A list of more than 110 organizations that are taking some part in this year’s activities is available here. While there are no “Sunshine Week” activities scheduled for the Chippewa Valley, it provides an occasion to reflect on the fact that state and federal freedom of information laws can be used not only by the news media but by any citizen as well.
Wisconsin’s open records law dates back only to 1982, but it declares the state’s policy to be that “all persons are entitled to the greatest possible information regarding the affairs of government and the official acts of those officers and employees who represent them.” (Section 19.31) That section of the statutes adds that “denial of public access generally is contrary to the public interest, and only in an exceptional case may access be denied.”

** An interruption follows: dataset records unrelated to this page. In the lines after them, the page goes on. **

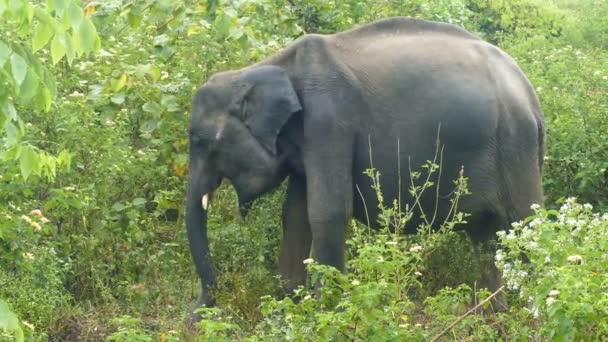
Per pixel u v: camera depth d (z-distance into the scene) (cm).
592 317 825
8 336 973
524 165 1233
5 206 1170
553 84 1639
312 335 930
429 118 1213
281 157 1234
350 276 967
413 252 1021
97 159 1331
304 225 1274
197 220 1263
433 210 1237
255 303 1234
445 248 1332
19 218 1145
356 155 1220
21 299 1152
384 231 1048
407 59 1230
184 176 1399
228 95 1241
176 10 1462
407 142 1214
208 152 1253
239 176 1247
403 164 1217
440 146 1215
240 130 1232
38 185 1295
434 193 1228
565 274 845
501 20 2508
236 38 1423
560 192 1474
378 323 915
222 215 1399
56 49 734
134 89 1432
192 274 1361
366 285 911
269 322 973
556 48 1978
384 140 1217
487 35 2461
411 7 1816
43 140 1295
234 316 1210
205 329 930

There are some exceptions to this broad presumption that government records are open to the public, but fewer than are found in the federal Freedom of Information Act.
A downloadable guide to the Wisconsin open records law is available here. In his introduction to it, former Atty. Gen. Brad Schimel wrote: “It is imperative that we recognize that transparency is the cornerstone of democracy and that citizens cannot hold their elected officials accountable in a representative government unless government is performed in the open.”
The state’s open meetings law has more exceptions than does the open records law, but it still establishes the “presumption that meetings of governmental bodies must be held in open session.” (Section 19.81(1)) “Mere government inconvenience” is not grounds for closing a meeting. (Section 19.81(2))
A downloadable compliance guide for the state open meetings law may be found here. There is no comparable statute on the federal level.